The findings were presented on September 23, 2019, at the European Science Planetary Congress 2019.
Venus maintained temperate climate — between a maximum of about 50 degrees Celsius and a minimum of about 20°C — for around three billion years. A series of events released carbon dioxide (CO2) stored in the rocks of the planet approximately 700-750 million years ago changed the planet, the report noted.
“Our hypothesis is that Venus may have had a stable climate for billions of years. It is possible that the near-global resurfacing event is responsible for its transformation from an Earth-like climate to the hellish hot-house we see today,” said Michael Way from the Goddard Institute, in a release.
Venus is assumed to be beyond the inner boundary of our Solar System’s habitable zone and too close to the Sun to support liquid water. But the study suggests the opposite.
“Venus currently has almost twice the solar radiation that we have at Earth. However, in all the scenarios we have modelled, we have found that Venus could still support surface temperatures amenable for liquid water,” Way said.
The presence of liquid water on Venus, was hinted nearly 40 years ago by scientists at Nasa’s Pioneer Venus mission. To verify, the team created a series of simulations assuming different levels of water coverage.

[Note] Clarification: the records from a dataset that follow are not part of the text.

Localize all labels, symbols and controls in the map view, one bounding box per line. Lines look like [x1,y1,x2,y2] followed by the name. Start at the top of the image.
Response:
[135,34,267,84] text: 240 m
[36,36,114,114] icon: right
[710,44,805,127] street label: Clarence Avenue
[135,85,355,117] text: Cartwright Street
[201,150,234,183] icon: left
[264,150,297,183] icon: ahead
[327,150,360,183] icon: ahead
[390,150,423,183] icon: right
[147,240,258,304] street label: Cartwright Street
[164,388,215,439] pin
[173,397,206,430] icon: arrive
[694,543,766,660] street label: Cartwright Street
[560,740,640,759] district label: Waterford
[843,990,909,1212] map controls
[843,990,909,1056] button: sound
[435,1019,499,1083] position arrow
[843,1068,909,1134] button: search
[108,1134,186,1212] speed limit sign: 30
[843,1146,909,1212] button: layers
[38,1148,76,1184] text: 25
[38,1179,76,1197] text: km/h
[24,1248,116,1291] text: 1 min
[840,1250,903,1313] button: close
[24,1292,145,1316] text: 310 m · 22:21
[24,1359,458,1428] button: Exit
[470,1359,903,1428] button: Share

Four simulations were run at 3 different epochs: 4.2 giga-years ago (Gya), 715 gya and present day:
To simulate these time periods, the researchers adapted a three-dimensional general circulation model to account for changes in solar radiation and atmospheric compositions over the years.

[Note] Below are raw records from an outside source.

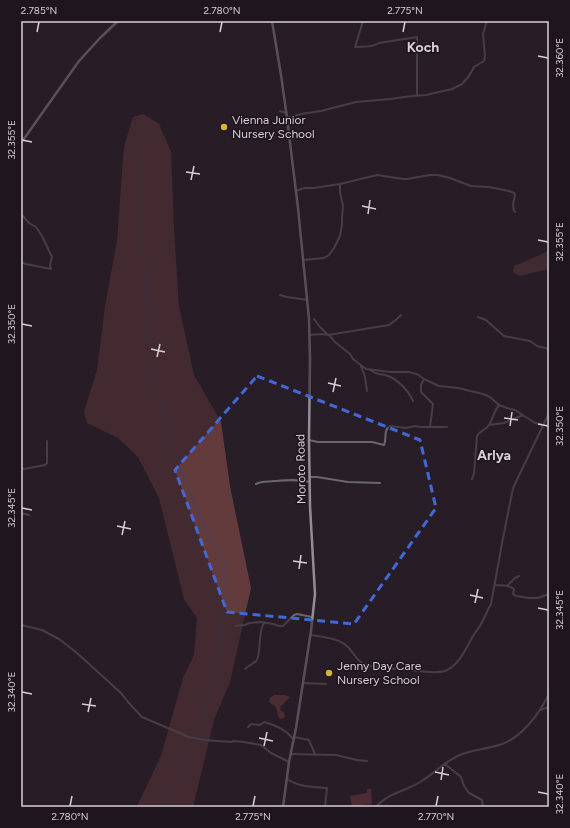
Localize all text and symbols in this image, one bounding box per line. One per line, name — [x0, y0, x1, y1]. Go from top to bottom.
text: 2.785°N — [21, 4, 57, 17]
text: 2.780°N — [203, 4, 241, 17]
text: 2.775°N — [387, 4, 423, 17]
text: 32.360°E — [553, 38, 566, 78]
district label: Koch — [407, 39, 439, 56]
place label: Vienna Junior Nursery School — [232, 113, 315, 141]
text: 32.355°E — [5, 120, 18, 160]
marker: Vienna Junior Nursery School — [219, 122, 229, 132]
text: 32.355°E — [553, 222, 566, 262]
text: 32.350°E — [5, 304, 18, 344]
text: 32.350°E — [553, 406, 566, 446]
street label: Moroto Road — [293, 434, 309, 504]
district label: Arlya — [477, 447, 511, 464]
text: 32.345°E — [5, 488, 18, 528]
text: 32.345°E — [553, 590, 566, 630]
place label: Jenny Day Care Nursery School — [337, 659, 422, 687]
marker: Jenny Day Care Nursery School — [324, 668, 334, 678]
text: 32.340°E — [5, 672, 18, 712]
text: 32.340°E — [553, 774, 566, 814]
text: 2.780°N — [51, 810, 89, 823]
text: 2.775°N — [235, 810, 271, 823]
text: 2.770°N — [418, 810, 454, 823]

The team found that “Venus' atmosphere consisted of 90 per cent CO2 and 10 per cent Nitrogen (N2) 4.2 billion years ago, while at 715 million years ago and present day it had a modern Earth-like N2 dominated atmosphere with 400 parts per million by volume (ppmv) CO2 and 1 ppmv methane (CH4)”.
The researchers explained that at 4.2 billion years ago, soon after its formation, Venus would have completed a period of rapid cooling and then CO2 dominated its atmosphere. “If the planet evolved in an Earth-like way over the next 3 billion years, the CO2 would have been drawn down by silicate rocks and locked into the surface,” they said.
The N2-dominated second epoch (715 million years ago) could have remained stable up until present times had the "outgassing event" not occured.
While the cause behind the outgassing remains unknown, the researchers linked it to the planet’s volcanic activity. When large amounts of magma bubbled up, it released CO2 from molten rocks into the atmosphere. But, this CO2 could not be re-absorbed by the rocks, as the magma solidified, Way explained.
The planet currently has scorching average temperatures of 462°C. This could be the result of high CO2 levels, the researchers said. They linked the outgassing with the creation of the Siberian Traps 500 million years ago.
But the magnitude differed, as the outgassing event on Venus completely transformed the planet, said Way.
But, before concluding that Venus might have been habitable, there are further questions that needs to be answered: how quickly Venus cooled initially and whether it was able to condense liquid water on its surface; whether the global resurfacing event was a single event or simply the latest in a series of events.
“We need more missions to study Venus and get a more detailed understanding of its history and evolution,” said Way. “However, our models show that there is a real possibility that Venus could have been habitable and radically different from the Venus we see today. This opens up all kinds of implications for exoplanets found in what is called the ‘Venus Zone’, which may in fact host liquid water and temperate climates.”